Task statement:
How many lines in the entries below contain the string "North"? Reply with the number only.

Material for the task:
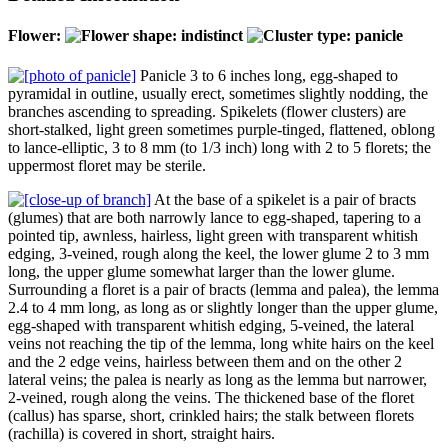
Flower:
Panicle 3 to 6 inches long, egg-shaped to
pyramidal in outline, usually erect, sometimes slightly nodding, the
branches ascending to spreading. Spikelets (flower clusters) are
short-stalked, light green sometimes purple-tinged, flattened, oblong
to lance-elliptic, 3 to 8 mm (to 1/3 inch) long with 2 to 5 florets; the
uppermost floret may be sterile.
At the base of a spikelet is a pair of bracts
(glumes) that are both narrowly lance to egg-shaped, tapering to a
pointed tip, awnless, hairless, light green with transparent whitish
edging, 3-veined, rough along the keel, the lower glume 2 to 3 mm
long, the upper glume somewhat larger than the lower glume.
Surrounding a floret is a pair of bracts (lemma and palea), the lemma
2.4 to 4 mm long, as long as or slightly longer than the upper glume,
egg-shaped with transparent whitish edging, 5-veined, the lateral
veins not reaching the tip of the lemma, long white hairs on the keel
and the 2 edge veins, hairless between them and on the other 2
lateral veins; the palea is nearly as long as the lemma but narrower,
2-veined, rough along the veins. The thickened base of the floret
(callus) has sparse, short, crinkled hairs; the stalk between florets
(rachilla) is covered in short, straight hairs.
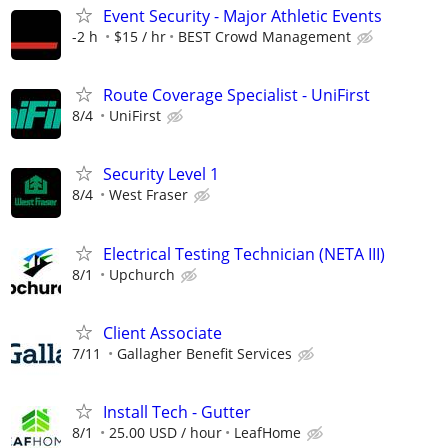
Event Security - Major Athletic Events
-2 h
$15 / hr
BEST Crowd Management
Route Coverage Specialist - UniFirst
8/4
UniFirst
Security Level 1
8/4
West Fraser
Electrical Testing Technician (NETA III)
8/1
Upchurch
Client Associate
7/11
Gallagher Benefit Services
Install Tech - Gutter
8/1
25.00 USD / hour
LeafHome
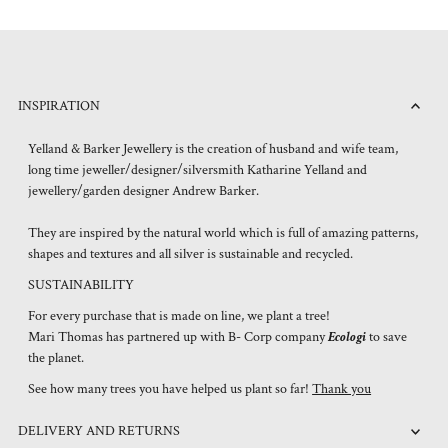
INSPIRATION
Yelland & Barker Jewellery is the creation of husband and wife team,
long time jeweller/designer/silversmith Katharine Yelland and
jewellery/garden designer Andrew Barker.
They are inspired by the natural world which is full of amazing patterns,
shapes and textures and all silver is sustainable and recycled.
SUSTAINABILITY
For every purchase that is made on line, we plant a tree!
Mari Thomas has partnered up with B- Corp company
Ecologi
to save
the planet.
See how many trees you have helped us plant so far!
Thank you
DELIVERY AND RETURNS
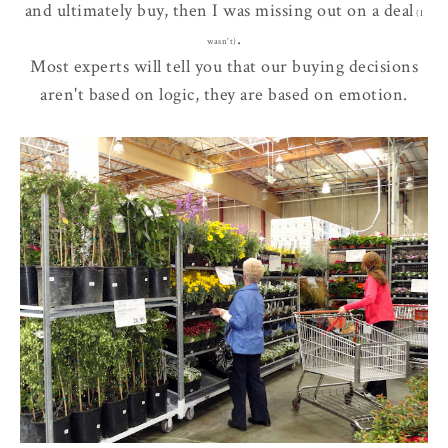
and ultimately buy, then I was
missing out
on a deal
(I
.
wasn't)
Most experts will tell you that our buying decisions
aren't based on logic, they are based on emotion.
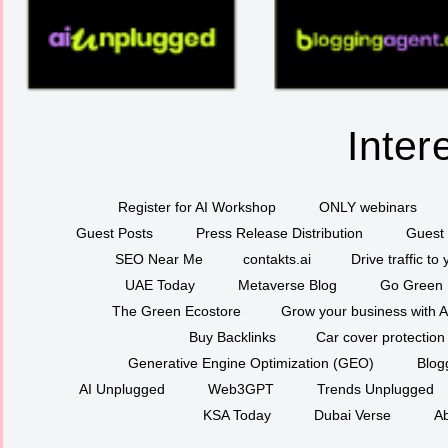
Inter
Register for AI Workshop
ONLY webinars
Guest Posts
Press Release Distribution
Guest 
SEO Near Me
contakts.ai
Drive traffic to
UAE Today
Metaverse Blog
Go Green
The Green Ecostore
Grow your business with A
Buy Backlinks
Car cover protection
Generative Engine Optimization (GEO)
Blog
AI Unplugged
Web3GPT
Trends Unplugged
KSA Today
Dubai Verse
Ab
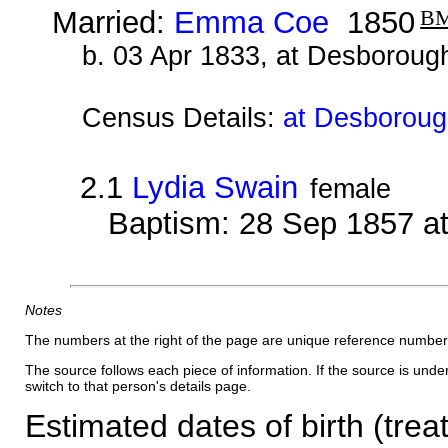
Married:
Emma Coe
1850
B
b. 03 Apr 1833, at Desboroug
Census Details:
at Desborough
2.1
Lydia Swain
female
Baptism: 28 Sep 1857 a
Notes
The numbers at the right of the page are unique reference number
The source follows each piece of information. If the source is underl
switch to that person's details page.
Estimated dates of birth (trea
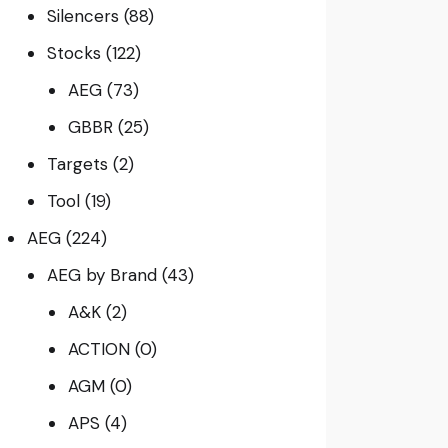
Silencers
(88)
Stocks
(122)
AEG
(73)
GBBR
(25)
Targets
(2)
Tool
(19)
AEG
(224)
AEG by Brand
(43)
A&K
(2)
ACTION
(0)
AGM
(0)
APS
(4)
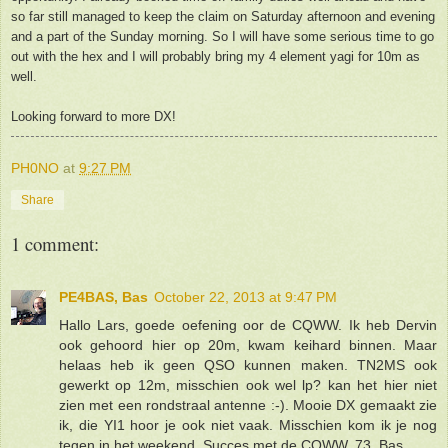
so far still managed to keep the claim on Saturday afternoon and evening
and a part of the Sunday morning. So I will have some serious time to go
out with the hex and I will probably bring my 4 element yagi for 10m as
well.
Looking forward to more DX!
PH0NO
at
9:27 PM
Share
1 comment:
PE4BAS, Bas
October 22, 2013 at 9:47 PM
Hallo Lars, goede oefening oor de CQWW. Ik heb Dervin
ook gehoord hier op 20m, kwam keihard binnen. Maar
helaas heb ik geen QSO kunnen maken. TN2MS ook
gewerkt op 12m, misschien ook wel lp? kan het hier niet
zien met een rondstraal antenne :-). Mooie DX gemaakt zie
ik, die YI1 hoor je ook niet vaak. Misschien kom ik je nog
tegen in het weekend. Succes met de CQWW. 73, Bas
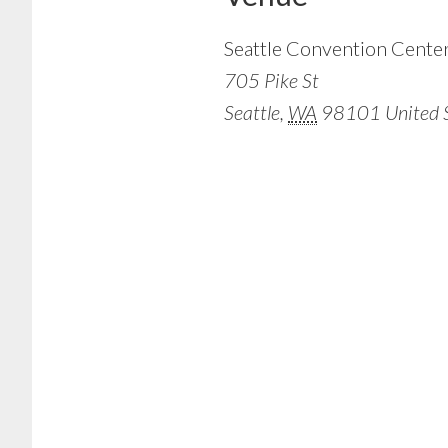
Seattle Convention Cente
705 Pike St
Seattle
,
WA
98101
United 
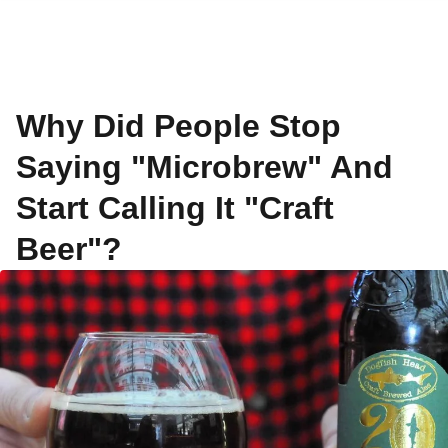
Why Did People Stop
Saying "Microbrew" And
Start Calling It "Craft
Beer"?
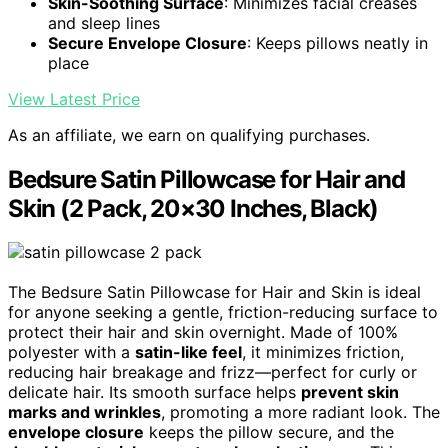
Skin-Soothing Surface
: Minimizes facial creases
and sleep lines
Secure Envelope Closure
: Keeps pillows neatly in
place
View Latest Price
As an affiliate, we earn on qualifying purchases.
Bedsure Satin Pillowcase for Hair and
Skin (2 Pack, 20×30 Inches, Black)
The Bedsure Satin Pillowcase for Hair and Skin is ideal
for anyone seeking a gentle, friction-reducing surface to
protect their hair and skin overnight. Made of 100%
polyester with a
satin-like feel
, it minimizes friction,
reducing hair breakage and frizz—perfect for curly or
delicate hair. Its smooth surface helps
prevent skin
marks and wrinkles
, promoting a more radiant look. The
envelope closure
keeps the pillow secure, and the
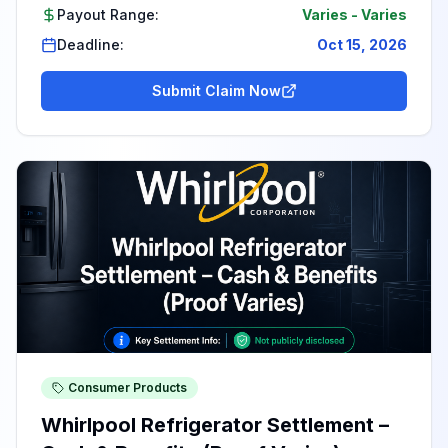
Payout Range:
Varies
-
Varies
Deadline:
Oct 15, 2026
Submit Claim Now
Consumer Products
Whirlpool Refrigerator Settlement –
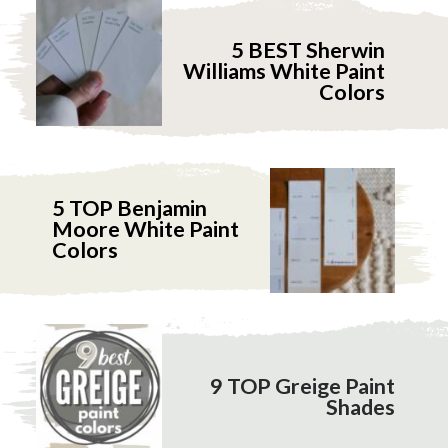
5 BEST Sherwin
Williams White Paint
Colors
5 TOP Benjamin
Moore White Paint
Colors
9 TOP Greige Paint
Shades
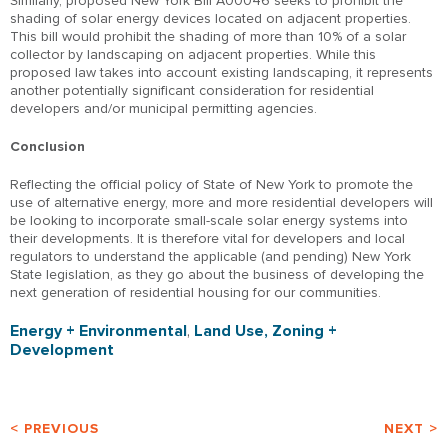
Similarly, proposed New York Bill A00046 seeks to prohibit the
shading of solar energy devices located on adjacent properties.
This bill would prohibit the shading of more than 10% of a solar
collector by landscaping on adjacent properties. While this
proposed law takes into account existing landscaping, it represents
another potentially significant consideration for residential
developers and/or municipal permitting agencies.
Conclusion
Reflecting the official policy of State of New York to promote the
use of alternative energy, more and more residential developers will
be looking to incorporate small-scale solar energy systems into
their developments. It is therefore vital for developers and local
regulators to understand the applicable (and pending) New York
State legislation, as they go about the business of developing the
next generation of residential housing for our communities.
Energy + Environmental
,
Land Use, Zoning +
Development
< PREVIOUS
NEXT >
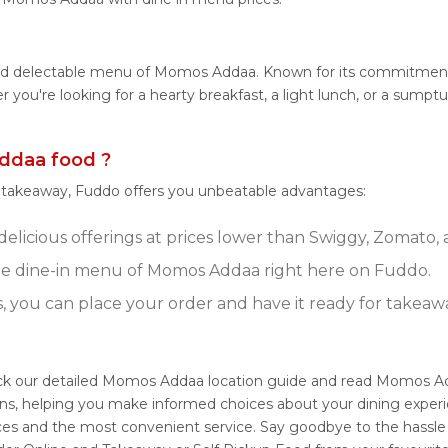
 and delectable menu of Momos Addaa. Known for its commitmen
ther you're looking for a hearty breakfast, a light lunch, or a 
ddaa food ?
r takeaway, Fuddo offers you unbeatable advantages:
licious offerings at prices lower than Swiggy, Zomato, a
e dine-in menu of Momos Addaa right here on Fuddo.
s, you can place your order and have it ready for takeaw
k our detailed Momos Addaa location guide and read Momos Add
ons, helping you make informed choices about your dining expe
ices and the most convenient service. Say goodbye to the hassle 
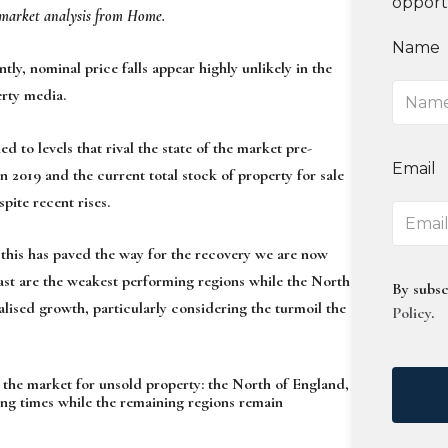
opport
t market analysis from Home.
Name
ly, nominal price falls appear highly unlikely in the
erty media.
d to levels that rival the state of the market pre-
Email
2019 and the current total stock of property for sale
pite recent rises.
 this has paved the way for the recovery we are now
ast are the weakest performing regions while the North
By subsc
lised growth, particularly considering the turmoil the
Policy
.
n the market for unsold property: the North of England,
ng times while the remaining regions remain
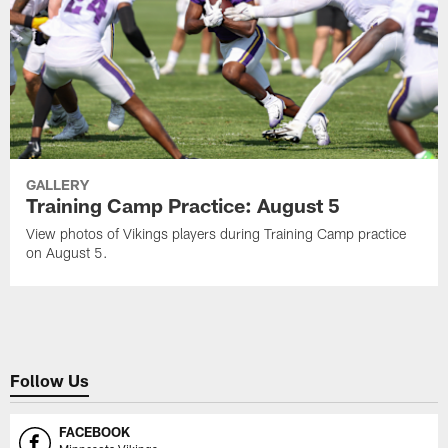
GALLERY
Training Camp Practice: August 5
View photos of Vikings players during Training Camp practice
on August 5.
Follow Us
FACEBOOK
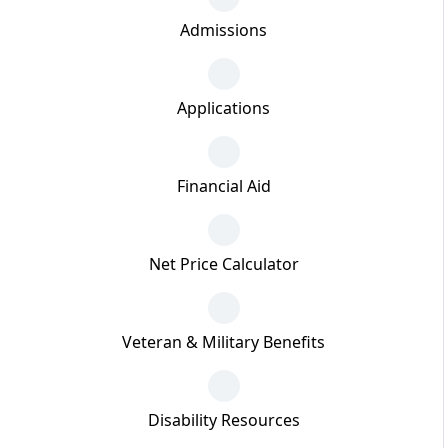
Admissions
Applications
Financial Aid
Net Price Calculator
Veteran & Military Benefits
Disability Resources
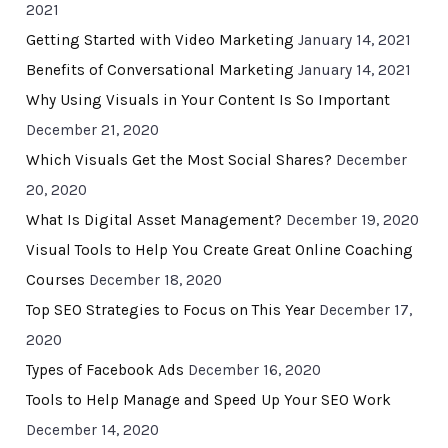
2021
Getting Started with Video Marketing
January 14, 2021
Benefits of Conversational Marketing
January 14, 2021
Why Using Visuals in Your Content Is So Important
December 21, 2020
Which Visuals Get the Most Social Shares?
December
20, 2020
What Is Digital Asset Management?
December 19, 2020
Visual Tools to Help You Create Great Online Coaching
Courses
December 18, 2020
Top SEO Strategies to Focus on This Year
December 17,
2020
Types of Facebook Ads
December 16, 2020
Tools to Help Manage and Speed Up Your SEO Work
December 14, 2020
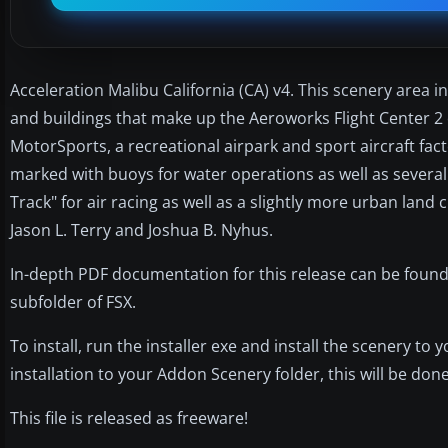
Acceleration Malibu California (CA) v4. This scenery area
and buildings that make up the Aeroworks Flight Center 2 on
MotorSports, a recreational airpark and sport aircraft fa
marked with buoys for water operations as well as severa
Track" for air racing as well as a slightly more urban lan
Jason L. Terry and Joshua B. Nyhus.
In-depth PDF documentation for this release can be found
subfolder of FSX.
To install, run the installer exe and install the scenery t
installation to your Addon Scenery folder, this will be done
This file is released as freeware!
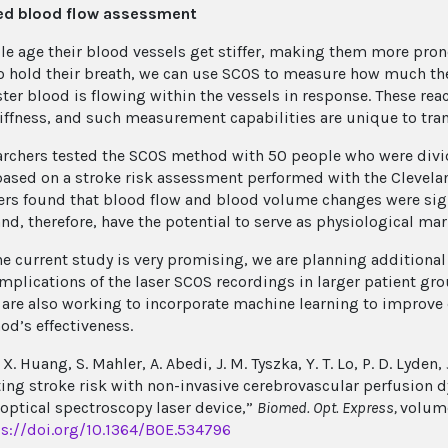
ied blood flow assessment
le age their blood vessels get stiffer, making them more prone
o hold their breath, we can use SCOS to measure how much t
ter blood is flowing within the vessels in response. These rea
tiffness, and such measurement capabilities are unique to tra
archers tested the SCOS method with 50 people who were divid
ased on a stroke risk assessment performed with the Clevelan
ers found that blood flow and blood volume changes were sign
d, therefore, have the potential to serve as physiological mark
he current study is very promising, we are planning additional
 implications of the laser SCOS recordings in larger patient gr
y are also working to incorporate machine learning to improve 
od’s effectiveness.
. X. Huang, S. Mahler, A. Abedi, J. M. Tyszka, Y. T. Lo, P. D. Lyden,
ting stroke risk with non-invasive cerebrovascular perfusion 
 optical spectroscopy laser device,”
Biomed. Opt. Express,
volume
ps://doi.org/10.1364/BOE.534796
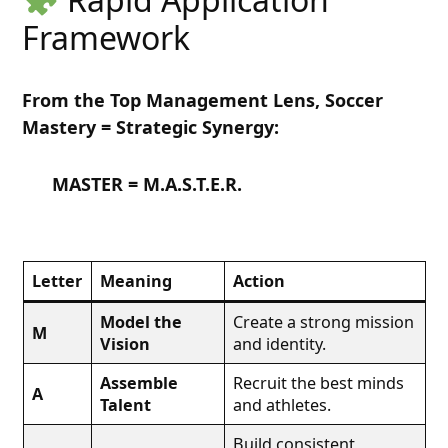
Framework
From the Top Management Lens, Soccer
Mastery = Strategic Synergy:
MASTER = M.A.S.T.E.R.
Letter
Meaning
Action
Model the
Create a strong mission
M
Vision
and identity.
Assemble
Recruit the best minds
A
Talent
and athletes.
Build consistent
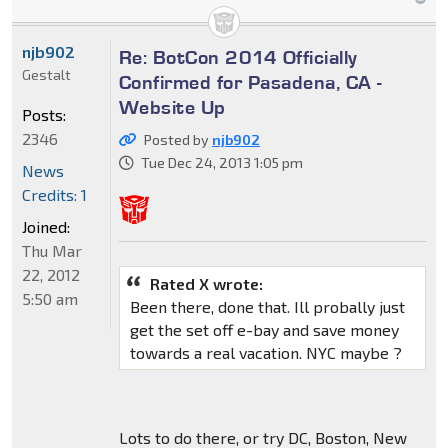
njb902
Re: BotCon 2014 Officially
Gestalt
Confirmed for Pasadena, CA -
Website Up
Posts:
2346
Posted by
njb902
Tue Dec 24, 2013 1:05 pm
News
Credits: 1
Joined:
Thu Mar
22, 2012
Rated X wrote:
5:50 am
Been there, done that. Ill probally just
get the set off e-bay and save money
towards a real vacation. NYC maybe ?
Lots to do there, or try DC, Boston, New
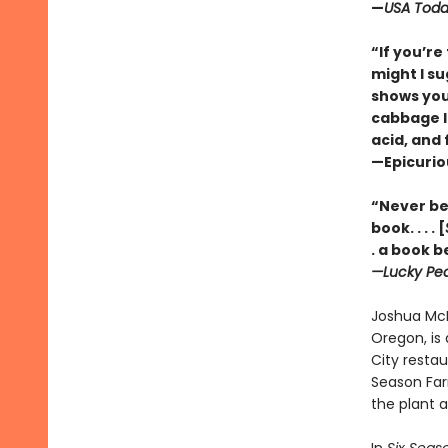
—
USA Tod
“If you’r
might I su
shows you
cabbage lu
acid, and 
—Epicuri
“Never bef
book. . . . [
. a book b
—Lucky Pe
Joshua McF
Oregon, is 
City restau
Season Far
the plant a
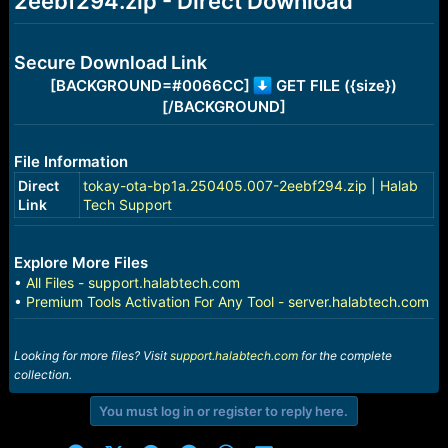
2eebf294.zip - Direct Download
r
t
e
r
Secure Download Link
[BACKGROUND=#0066CC]
GET FILE ({size})
[/BACKGROUND]
File Information
Direct
tokay-ota-bp1a.250405.007-2eebf294.zip | Halab
Link
Tech Support
Explore More Files
•
All Files - support.halabtech.com
•
Premium Tools Activation For Any Tool - server.halabtech.com
Looking for more files? Visit
support.halabtech.com
for the complete
collection.
You must log in or register to reply here.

Response to this exercise:
2